Stored records
___

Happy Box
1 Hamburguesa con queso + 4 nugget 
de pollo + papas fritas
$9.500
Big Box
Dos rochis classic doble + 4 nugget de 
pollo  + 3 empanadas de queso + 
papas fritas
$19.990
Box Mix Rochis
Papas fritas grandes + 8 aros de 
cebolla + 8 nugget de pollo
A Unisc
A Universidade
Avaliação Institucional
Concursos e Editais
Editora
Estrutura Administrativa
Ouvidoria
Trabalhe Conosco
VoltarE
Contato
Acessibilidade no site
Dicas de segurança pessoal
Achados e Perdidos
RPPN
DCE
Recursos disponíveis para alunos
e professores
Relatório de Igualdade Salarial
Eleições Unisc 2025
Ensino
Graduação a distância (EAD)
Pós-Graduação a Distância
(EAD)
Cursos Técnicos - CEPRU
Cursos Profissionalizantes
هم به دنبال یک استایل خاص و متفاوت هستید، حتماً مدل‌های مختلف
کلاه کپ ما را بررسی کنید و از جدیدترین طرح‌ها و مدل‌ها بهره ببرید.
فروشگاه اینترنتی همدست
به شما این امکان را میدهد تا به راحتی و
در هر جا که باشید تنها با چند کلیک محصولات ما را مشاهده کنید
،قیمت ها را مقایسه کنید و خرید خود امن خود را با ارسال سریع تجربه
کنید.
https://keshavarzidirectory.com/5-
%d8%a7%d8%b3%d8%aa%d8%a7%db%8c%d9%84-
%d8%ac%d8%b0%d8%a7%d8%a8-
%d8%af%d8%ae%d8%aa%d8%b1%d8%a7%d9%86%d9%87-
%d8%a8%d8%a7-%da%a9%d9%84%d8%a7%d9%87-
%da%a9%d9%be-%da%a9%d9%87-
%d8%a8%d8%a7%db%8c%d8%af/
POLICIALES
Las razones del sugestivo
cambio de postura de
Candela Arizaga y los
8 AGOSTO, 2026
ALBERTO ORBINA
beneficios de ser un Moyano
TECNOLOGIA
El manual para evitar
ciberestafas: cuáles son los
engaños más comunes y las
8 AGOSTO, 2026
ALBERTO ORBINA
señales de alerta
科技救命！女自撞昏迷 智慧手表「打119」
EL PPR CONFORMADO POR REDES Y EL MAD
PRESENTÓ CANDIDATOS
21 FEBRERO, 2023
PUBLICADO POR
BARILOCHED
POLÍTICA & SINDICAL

___

## Activity
When you reach the line holding "Avaliação Institucional" in the records above, begin reproducing exactly, stop after the line holding "به شما این امکان را میدهد تا به راحتی و", and output nothing else.

## Reply to the exercise
Avaliação Institucional
Concursos e Editais
Editora
Estrutura Administrativa
Ouvidoria
Trabalhe Conosco
VoltarE
Contato
Acessibilidade no site
Dicas de segurança pessoal
Achados e Perdidos
RPPN
DCE
Recursos disponíveis para alunos
e professores
Relatório de Igualdade Salarial
Eleições Unisc 2025
Ensino
Graduação a distância (EAD)
Pós-Graduação a Distância
(EAD)
Cursos Técnicos - CEPRU
Cursos Profissionalizantes
هم به دنبال یک استایل خاص و متفاوت هستید، حتماً مدل‌های مختلف
کلاه کپ ما را بررسی کنید و از جدیدترین طرح‌ها و مدل‌ها بهره ببرید.
فروشگاه اینترنتی همدست
به شما این امکان را میدهد تا به راحتی و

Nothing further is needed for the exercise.